Albania’s Opposition Tries to Block EU Accession
In Brussels next week on Tuesday 6th February, President Juncker is due to publish the European Commission’s long-awaited strategy for EU accession prospects for the six countries of the Western Balkans.
Meanwhile across the Adriatic in Tirana, Albania’s opposition Democratic Party seems to be doing everything possible to spoil the party and obstruct the country’s aspirations to start negotiations with the EU.
Last weekend the opposition leader Lulzim Basha organised a rally at which he addressed his supporters in central Tirana. The meeting was peaceful enough, but with fiery rhetoric, he accused the Albanian Cabinet of links to organised crime and called for them to resign.
This was part of an orchestrated “come-back” propaganda campaign for his opposition party, initiated earlier this year to attack the Edi Rama Government. Paradoxically, it risks backfiring badly and in the process undermining the EU dream of the majority of Albania’s citizens.
Last Saturday’s political rally was a test of popular support for the opposition, which lost heavily in last year’s general election, winning less than one-third of the seats in Albania’s parliament.
Addressing his supporters at the rally, Basha called for “an anti-Mafia government that will fight organised crime, take the justice reform ahead in line with the constitution.”
But puzzlingly earlier this year his party actively opposed reform of the justice system, and obstructively boycotted the Albanian parliament.
The major reform of the justice system which is being pursued by Prime Minister Edi Rama’s administration is, in fact, an EU requirement, and involves the removal of corrupt judges and prosecutors.
His government is making steady progress in all of the five areas Brussels has specified as prerequisites before accession talks can be opened:- administrative reform, protection of human rights, the battle against corruption, reform of the justice system and tackling organised crime. In contradiction to the Government’s active programme, the opposition appears determined to derail these efforts, without regard for what is best for the country as a whole, as the political battle for power continues between the country’s two main parties.
Some commentators have suggested that the recent intensification of this political rivalry actually provides clear evidence that the implementation of reforms in Albania is working, and having an impact on real change.
Last year the Albanian parliament passed laws to reform the judicial system which radically changed the constitution and established a new vetting procedure for the judiciary. The process to reform the judiciary started with the establishment of vetting commissions, and Albania is working hard to show the EU its potential as a partner so that accession negotiations can start this spring.

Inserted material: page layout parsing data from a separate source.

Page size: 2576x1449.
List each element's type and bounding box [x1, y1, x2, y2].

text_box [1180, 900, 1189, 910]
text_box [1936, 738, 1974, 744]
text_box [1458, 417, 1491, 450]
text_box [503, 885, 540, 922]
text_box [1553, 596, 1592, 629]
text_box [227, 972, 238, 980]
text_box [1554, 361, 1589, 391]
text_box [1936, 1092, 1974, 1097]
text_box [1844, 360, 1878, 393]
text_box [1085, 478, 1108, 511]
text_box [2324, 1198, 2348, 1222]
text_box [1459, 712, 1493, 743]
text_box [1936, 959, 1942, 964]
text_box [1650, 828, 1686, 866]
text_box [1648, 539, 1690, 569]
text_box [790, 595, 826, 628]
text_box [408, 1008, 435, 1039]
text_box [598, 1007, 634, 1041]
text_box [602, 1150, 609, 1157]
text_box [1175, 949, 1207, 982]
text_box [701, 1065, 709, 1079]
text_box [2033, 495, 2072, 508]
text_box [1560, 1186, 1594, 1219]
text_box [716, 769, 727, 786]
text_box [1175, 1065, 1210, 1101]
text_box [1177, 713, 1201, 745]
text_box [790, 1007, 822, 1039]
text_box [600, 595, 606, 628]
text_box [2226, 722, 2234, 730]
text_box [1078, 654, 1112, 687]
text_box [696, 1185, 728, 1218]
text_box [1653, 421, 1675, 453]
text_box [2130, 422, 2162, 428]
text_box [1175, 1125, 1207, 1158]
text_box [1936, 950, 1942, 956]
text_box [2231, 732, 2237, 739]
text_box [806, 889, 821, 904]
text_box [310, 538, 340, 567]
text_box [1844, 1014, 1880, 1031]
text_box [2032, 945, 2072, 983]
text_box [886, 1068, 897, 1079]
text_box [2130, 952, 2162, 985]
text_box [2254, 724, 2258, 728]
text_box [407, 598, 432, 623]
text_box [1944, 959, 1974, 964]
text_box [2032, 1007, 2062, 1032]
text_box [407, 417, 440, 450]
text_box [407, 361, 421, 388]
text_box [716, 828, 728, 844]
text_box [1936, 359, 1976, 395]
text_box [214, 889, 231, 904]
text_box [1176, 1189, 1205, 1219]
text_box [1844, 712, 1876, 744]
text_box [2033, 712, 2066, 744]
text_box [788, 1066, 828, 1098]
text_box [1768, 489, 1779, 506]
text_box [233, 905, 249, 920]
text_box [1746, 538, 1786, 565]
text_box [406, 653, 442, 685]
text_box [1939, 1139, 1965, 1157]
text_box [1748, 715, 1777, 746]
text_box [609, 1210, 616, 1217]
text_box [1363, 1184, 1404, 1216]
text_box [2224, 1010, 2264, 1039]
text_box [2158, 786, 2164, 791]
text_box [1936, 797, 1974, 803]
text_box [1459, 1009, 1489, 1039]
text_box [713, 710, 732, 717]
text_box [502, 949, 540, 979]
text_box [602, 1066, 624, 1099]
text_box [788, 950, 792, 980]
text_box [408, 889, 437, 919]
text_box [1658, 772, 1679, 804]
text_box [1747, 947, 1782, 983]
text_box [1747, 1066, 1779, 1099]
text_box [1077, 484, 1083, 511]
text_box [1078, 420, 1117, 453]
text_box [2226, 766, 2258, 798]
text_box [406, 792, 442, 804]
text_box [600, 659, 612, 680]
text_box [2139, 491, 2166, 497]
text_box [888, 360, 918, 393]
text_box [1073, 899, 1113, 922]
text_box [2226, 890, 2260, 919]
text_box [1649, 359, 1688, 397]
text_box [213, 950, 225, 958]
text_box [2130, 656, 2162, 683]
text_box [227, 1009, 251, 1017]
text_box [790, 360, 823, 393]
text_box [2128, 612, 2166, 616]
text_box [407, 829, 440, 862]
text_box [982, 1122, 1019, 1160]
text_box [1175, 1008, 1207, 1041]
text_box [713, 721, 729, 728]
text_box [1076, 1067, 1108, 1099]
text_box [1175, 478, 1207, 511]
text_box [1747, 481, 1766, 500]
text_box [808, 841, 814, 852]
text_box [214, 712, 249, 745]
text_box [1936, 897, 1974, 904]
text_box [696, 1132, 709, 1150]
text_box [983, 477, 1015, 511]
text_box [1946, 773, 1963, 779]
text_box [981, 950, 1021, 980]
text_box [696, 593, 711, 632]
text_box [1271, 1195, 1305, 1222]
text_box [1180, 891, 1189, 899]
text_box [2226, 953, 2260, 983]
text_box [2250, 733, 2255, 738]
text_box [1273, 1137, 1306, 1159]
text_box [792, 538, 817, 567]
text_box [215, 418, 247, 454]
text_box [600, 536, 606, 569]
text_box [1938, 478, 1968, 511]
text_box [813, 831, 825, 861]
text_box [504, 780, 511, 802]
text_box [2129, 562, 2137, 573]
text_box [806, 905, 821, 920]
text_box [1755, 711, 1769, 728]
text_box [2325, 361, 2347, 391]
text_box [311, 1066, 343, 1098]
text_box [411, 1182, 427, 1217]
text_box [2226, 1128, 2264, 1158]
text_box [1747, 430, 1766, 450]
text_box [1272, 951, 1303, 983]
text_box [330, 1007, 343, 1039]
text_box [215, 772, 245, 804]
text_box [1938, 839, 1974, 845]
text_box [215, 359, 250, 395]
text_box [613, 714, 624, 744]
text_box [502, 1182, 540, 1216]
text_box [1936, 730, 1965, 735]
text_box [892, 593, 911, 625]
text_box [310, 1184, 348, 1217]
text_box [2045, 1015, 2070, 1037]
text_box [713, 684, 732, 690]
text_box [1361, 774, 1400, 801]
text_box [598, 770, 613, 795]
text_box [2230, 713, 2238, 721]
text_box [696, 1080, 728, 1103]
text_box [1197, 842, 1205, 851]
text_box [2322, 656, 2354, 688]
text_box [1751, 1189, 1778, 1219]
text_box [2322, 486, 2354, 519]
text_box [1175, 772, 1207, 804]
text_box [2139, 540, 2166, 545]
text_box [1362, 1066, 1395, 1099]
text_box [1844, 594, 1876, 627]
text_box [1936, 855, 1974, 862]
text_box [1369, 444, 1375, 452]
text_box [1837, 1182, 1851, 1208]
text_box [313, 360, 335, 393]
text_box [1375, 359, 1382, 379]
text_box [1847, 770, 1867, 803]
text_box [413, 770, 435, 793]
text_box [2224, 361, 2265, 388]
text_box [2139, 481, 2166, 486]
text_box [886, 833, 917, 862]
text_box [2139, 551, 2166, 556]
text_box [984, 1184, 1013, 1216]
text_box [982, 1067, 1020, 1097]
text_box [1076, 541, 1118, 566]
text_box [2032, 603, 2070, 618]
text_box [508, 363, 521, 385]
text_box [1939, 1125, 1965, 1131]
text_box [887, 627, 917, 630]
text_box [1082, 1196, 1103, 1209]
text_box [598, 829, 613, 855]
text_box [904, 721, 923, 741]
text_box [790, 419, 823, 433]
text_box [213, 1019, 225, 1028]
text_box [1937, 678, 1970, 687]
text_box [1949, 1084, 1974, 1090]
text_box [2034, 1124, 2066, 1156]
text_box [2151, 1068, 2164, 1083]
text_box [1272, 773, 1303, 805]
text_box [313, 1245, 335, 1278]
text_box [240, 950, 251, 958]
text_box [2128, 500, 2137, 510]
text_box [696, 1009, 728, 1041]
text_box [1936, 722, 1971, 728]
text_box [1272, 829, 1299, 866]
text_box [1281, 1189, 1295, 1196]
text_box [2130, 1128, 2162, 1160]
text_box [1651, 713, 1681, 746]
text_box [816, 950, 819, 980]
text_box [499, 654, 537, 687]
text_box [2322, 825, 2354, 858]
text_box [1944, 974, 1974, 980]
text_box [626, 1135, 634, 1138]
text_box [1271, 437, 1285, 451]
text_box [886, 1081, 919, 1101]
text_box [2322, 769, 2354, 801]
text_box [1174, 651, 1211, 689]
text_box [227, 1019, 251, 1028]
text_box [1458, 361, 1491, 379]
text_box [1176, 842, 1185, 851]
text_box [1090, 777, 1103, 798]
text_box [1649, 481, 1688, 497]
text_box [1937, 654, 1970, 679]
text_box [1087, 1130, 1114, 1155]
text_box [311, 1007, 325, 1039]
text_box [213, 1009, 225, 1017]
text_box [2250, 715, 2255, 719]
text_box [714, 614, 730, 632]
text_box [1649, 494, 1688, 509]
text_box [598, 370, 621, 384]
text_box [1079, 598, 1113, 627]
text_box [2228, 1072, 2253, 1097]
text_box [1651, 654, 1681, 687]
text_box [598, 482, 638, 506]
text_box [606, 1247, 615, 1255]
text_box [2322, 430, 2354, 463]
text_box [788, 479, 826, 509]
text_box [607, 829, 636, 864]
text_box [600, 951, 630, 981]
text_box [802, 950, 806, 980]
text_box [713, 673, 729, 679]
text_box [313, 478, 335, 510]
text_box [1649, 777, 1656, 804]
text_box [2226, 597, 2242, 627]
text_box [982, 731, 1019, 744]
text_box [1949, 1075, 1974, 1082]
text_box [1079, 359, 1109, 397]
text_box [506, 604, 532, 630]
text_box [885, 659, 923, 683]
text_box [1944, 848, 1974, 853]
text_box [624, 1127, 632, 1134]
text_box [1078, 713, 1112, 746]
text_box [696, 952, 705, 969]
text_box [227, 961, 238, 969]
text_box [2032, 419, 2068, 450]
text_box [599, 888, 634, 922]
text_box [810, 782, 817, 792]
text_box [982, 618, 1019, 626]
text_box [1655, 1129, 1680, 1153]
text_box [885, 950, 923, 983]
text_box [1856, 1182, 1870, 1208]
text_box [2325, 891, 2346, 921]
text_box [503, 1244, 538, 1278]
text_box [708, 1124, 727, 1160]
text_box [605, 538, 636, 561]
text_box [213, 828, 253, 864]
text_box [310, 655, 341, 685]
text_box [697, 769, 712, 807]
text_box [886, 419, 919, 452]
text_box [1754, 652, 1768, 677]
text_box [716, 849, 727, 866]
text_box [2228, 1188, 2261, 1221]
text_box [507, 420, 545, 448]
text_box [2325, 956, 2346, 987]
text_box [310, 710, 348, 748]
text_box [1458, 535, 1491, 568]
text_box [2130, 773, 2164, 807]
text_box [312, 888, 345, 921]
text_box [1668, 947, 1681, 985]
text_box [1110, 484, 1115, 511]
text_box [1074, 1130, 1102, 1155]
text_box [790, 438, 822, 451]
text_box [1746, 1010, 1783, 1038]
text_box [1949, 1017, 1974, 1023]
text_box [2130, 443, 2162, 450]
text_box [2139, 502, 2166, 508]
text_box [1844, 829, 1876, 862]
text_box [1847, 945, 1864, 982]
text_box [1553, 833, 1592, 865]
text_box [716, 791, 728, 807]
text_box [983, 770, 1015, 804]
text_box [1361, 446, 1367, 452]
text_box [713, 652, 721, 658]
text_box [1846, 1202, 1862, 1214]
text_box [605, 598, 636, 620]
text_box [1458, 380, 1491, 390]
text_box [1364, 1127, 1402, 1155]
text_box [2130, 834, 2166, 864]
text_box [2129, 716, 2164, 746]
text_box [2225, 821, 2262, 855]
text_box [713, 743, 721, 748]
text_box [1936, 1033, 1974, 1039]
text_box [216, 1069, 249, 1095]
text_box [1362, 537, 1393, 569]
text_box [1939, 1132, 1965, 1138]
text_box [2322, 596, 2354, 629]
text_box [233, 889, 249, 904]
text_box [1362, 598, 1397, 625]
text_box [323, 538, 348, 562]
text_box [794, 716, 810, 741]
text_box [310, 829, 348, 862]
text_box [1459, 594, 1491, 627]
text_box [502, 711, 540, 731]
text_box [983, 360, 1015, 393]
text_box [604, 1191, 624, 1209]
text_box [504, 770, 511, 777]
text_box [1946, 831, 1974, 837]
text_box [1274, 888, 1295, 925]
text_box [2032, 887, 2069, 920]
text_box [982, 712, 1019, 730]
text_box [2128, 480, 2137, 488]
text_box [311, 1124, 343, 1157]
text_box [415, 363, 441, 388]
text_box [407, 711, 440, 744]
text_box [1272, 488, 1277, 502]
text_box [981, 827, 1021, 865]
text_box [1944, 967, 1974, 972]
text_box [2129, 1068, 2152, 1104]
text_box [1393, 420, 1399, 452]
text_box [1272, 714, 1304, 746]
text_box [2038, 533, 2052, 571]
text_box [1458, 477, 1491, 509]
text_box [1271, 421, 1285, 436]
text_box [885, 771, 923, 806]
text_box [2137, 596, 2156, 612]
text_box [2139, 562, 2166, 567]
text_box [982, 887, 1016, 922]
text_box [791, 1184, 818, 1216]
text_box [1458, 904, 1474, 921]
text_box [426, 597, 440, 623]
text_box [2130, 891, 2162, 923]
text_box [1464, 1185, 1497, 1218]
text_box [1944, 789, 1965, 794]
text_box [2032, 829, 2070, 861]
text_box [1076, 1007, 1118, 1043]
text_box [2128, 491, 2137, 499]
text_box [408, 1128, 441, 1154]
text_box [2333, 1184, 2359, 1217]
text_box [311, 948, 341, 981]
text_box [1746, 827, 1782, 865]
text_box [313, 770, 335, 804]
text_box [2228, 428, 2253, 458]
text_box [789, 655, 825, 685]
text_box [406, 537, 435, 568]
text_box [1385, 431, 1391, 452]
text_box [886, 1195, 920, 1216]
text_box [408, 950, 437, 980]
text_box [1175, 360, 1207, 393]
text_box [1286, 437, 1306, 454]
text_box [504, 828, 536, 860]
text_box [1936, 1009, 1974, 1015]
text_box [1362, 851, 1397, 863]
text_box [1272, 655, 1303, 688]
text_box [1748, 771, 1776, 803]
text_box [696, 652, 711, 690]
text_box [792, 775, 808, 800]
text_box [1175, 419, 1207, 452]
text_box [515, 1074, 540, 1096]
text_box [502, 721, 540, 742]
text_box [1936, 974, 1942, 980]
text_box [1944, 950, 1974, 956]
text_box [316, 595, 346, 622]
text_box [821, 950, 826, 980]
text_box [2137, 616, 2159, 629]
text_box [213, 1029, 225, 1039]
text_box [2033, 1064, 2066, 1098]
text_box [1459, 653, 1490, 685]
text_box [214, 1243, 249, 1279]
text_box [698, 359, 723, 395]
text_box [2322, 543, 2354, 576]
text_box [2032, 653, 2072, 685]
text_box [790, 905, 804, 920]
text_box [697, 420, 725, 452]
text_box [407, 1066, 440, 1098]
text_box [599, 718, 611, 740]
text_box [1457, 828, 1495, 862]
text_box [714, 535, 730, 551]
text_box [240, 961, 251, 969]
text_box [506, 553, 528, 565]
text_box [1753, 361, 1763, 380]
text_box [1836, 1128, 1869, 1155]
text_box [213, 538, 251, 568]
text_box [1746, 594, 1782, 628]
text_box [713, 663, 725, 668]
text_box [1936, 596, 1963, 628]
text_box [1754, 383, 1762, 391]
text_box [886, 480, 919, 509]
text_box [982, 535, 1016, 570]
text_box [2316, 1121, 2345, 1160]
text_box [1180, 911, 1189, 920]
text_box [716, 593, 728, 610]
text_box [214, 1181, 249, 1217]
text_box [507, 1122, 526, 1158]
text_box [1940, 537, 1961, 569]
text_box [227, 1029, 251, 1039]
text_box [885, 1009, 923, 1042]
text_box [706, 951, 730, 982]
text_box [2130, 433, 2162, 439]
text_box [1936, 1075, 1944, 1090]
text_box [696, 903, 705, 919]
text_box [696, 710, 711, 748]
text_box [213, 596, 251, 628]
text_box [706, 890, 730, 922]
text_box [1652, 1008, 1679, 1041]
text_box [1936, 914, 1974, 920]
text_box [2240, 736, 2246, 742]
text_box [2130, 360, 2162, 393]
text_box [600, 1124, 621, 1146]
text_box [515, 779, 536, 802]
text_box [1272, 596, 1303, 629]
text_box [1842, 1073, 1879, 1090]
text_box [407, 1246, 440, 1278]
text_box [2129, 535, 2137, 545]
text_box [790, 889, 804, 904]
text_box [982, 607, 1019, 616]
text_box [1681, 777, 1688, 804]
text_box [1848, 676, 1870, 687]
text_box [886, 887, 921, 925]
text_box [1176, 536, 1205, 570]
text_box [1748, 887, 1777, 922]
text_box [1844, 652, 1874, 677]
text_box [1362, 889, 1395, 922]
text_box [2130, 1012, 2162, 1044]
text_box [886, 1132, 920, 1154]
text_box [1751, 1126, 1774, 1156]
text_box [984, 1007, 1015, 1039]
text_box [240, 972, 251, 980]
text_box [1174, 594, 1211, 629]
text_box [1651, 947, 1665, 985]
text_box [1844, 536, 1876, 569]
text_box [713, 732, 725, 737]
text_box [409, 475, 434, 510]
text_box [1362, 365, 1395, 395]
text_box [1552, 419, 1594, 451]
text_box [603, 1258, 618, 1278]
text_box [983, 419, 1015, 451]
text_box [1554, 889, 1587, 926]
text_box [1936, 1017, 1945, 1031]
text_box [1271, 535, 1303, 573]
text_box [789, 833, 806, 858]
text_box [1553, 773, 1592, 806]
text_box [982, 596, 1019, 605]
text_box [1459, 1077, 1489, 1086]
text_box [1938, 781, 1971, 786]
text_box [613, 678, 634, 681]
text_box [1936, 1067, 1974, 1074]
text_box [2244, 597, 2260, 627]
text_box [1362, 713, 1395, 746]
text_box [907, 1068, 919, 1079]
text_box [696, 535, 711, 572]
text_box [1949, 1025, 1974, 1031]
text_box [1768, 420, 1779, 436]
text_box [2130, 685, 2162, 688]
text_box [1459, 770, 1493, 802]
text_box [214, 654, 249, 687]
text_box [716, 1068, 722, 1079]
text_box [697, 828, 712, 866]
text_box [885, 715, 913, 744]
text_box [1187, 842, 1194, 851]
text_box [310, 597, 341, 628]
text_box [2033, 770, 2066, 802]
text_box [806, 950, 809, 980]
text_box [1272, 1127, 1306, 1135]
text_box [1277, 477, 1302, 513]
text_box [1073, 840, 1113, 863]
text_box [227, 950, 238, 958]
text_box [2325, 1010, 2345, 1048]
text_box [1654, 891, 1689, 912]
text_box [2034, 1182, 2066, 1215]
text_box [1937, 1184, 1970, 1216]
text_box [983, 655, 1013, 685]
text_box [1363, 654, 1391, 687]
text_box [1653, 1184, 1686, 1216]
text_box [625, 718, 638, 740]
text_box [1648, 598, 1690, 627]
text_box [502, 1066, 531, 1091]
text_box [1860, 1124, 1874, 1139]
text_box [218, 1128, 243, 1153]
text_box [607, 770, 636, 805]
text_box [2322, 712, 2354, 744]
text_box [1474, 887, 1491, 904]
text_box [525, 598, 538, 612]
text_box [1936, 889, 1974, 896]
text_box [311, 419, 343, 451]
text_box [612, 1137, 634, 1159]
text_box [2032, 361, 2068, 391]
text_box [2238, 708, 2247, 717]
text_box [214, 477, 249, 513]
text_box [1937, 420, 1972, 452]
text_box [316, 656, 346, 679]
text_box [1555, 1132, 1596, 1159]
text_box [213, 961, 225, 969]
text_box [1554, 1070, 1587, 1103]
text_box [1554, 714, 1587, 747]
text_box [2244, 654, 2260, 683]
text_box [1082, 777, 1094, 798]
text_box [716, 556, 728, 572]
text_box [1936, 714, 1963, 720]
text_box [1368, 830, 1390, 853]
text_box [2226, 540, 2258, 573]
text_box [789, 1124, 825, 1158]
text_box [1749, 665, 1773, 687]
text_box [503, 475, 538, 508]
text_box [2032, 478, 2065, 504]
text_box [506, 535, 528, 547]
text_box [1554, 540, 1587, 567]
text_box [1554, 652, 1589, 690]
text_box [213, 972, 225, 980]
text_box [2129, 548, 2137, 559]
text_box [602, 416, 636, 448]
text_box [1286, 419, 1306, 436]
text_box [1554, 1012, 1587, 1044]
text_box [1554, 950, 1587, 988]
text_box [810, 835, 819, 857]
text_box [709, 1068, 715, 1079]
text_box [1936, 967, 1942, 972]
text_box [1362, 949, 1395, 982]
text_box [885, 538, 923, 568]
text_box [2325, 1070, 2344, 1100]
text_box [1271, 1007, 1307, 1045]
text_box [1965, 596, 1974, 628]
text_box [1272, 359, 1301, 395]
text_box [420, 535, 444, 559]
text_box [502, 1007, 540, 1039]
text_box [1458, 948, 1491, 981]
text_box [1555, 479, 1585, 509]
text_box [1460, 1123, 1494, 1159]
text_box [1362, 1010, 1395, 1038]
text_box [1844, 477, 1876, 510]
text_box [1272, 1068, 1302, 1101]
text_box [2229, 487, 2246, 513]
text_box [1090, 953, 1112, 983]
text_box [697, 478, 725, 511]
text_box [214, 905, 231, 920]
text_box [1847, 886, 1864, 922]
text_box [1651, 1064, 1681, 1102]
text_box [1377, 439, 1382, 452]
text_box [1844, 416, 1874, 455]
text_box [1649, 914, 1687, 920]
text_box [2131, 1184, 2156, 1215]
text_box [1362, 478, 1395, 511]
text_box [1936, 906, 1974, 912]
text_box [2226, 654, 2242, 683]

Next week the European Commission is expected to publish its strategy for the Western Balkans, which will address the question of EU membership for six countries, Serbia, Montenegro, Macedonia; Albania, Bosnia and Herzegovina and Kosovo. Bulgaria holds the Presidency of the Council and has set a priority for their programme of work on providing an EU accession perspective to these countries. They will host on 17th May a conference in Sofia that will focus on the timetable and methodology for the enlargement of the EU to embrace the countries in the region.
The Bulgarian Presidency deserves credit for bringing forward the question of opening the EU up to the Balkan countries. The Western Balkans have been ignored for too long, and it is now time to give these countries a clear roadmap and perspective to answer their EU aspirations.
Accession negotiations are already underway for Serbia and Montenegro, which are currently tipped as the leading candidates for the next round of enlargement, and Montenegro, in particular, has made good progress.
But enlargement ambitions are anything but straightforward; there are deep ethnic fault lines that run through the Western Balkans. Progress is still needed on the peace process between Serbia and Kosovo, something that has been made more difficult following the assassination of the popular Serbian politician Oliver Ivanovic in Kosovo last month.
Meanwhile, Albania also has a strong consensus amongst its citizens to join the EU and has been consistently taking positive steps towards alignment with EU standards. The work they have achieved so far gives them a strong platform for further work to be carried out in the framework of the accession negotiations. In this respect, Albania can be considered a regional leader and deserves recognition for its progress.